Because there are no servers, there’s nothing for an adversary to compel. There are no metadata records anywhere. Every message goes directly from sender to recipient without touching any third-party infrastructure.
The tradeoffs:
Briar only works on Android (iOS support has been in development for years). Both parties need to be active and connected for synchronous communication. The Tor routing option is slower than any server-mediated approach. The interface is basic compared to Signal or Session.
Briar is not designed for comfortable daily messaging. It’s designed for high-stakes situations where the alternative is a compromised communication channel.
When Briar is the right choice:
When you’re in or anticipating a situation where network infrastructure is controlled by a hostile actor — a protest environment where authorities are monitoring cell traffic, a country with deep packet inspection on messaging apps, a situation where you need to communicate without creating server-side records of any kind.
The Decision Framework
Use Signal if you want strong encryption and the phone number isn’t a problem. This covers most people.
Use Session if you need to communicate without revealing a phone number. The privacy tradeoffs compared to Signal are real but manageable for most threat models that care about identity separation rather than state-level adversaries.
Use Briar if you’re in a situation where internet infrastructure itself is the threat vector, or if you need communication that leaves zero server-side trace. Accept the limitations.

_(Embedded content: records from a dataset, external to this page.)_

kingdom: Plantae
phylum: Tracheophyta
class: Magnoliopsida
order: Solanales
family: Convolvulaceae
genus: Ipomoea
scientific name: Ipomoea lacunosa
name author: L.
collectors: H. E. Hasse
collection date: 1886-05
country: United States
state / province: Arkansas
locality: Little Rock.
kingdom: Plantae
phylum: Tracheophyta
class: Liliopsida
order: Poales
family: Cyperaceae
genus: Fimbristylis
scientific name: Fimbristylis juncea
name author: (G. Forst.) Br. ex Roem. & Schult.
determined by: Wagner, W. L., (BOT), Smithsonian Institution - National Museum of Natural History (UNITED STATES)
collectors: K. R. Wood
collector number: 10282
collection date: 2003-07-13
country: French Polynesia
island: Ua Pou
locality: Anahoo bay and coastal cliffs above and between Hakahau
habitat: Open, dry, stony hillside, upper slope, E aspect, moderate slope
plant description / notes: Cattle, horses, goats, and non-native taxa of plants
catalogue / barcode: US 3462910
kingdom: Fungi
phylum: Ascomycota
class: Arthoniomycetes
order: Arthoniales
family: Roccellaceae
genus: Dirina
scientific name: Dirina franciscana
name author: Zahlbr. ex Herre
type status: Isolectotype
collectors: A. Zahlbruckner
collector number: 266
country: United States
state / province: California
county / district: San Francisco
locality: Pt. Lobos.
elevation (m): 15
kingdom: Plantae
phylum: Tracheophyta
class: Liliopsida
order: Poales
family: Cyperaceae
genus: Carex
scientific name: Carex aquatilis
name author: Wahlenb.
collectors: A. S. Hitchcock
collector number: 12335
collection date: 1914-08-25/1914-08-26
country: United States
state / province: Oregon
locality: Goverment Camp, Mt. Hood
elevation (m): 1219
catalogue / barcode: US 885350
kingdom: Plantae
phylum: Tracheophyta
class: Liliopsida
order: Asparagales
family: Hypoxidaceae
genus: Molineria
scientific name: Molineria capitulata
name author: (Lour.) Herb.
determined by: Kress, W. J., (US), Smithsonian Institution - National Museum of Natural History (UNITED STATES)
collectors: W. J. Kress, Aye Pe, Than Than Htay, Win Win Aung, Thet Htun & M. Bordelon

Use multiple if your threat model requires it. Signal for daily use, Session or Briar for specific high-stakes situations. These tools aren’t mutually exclusive.
The common thread across all three: they’re meaningless if you log in to accounts associated with your real identity, if your device is compromised by malware, or if you tell the wrong person what you said. The tools protect the channel. They don’t protect against bad operational security.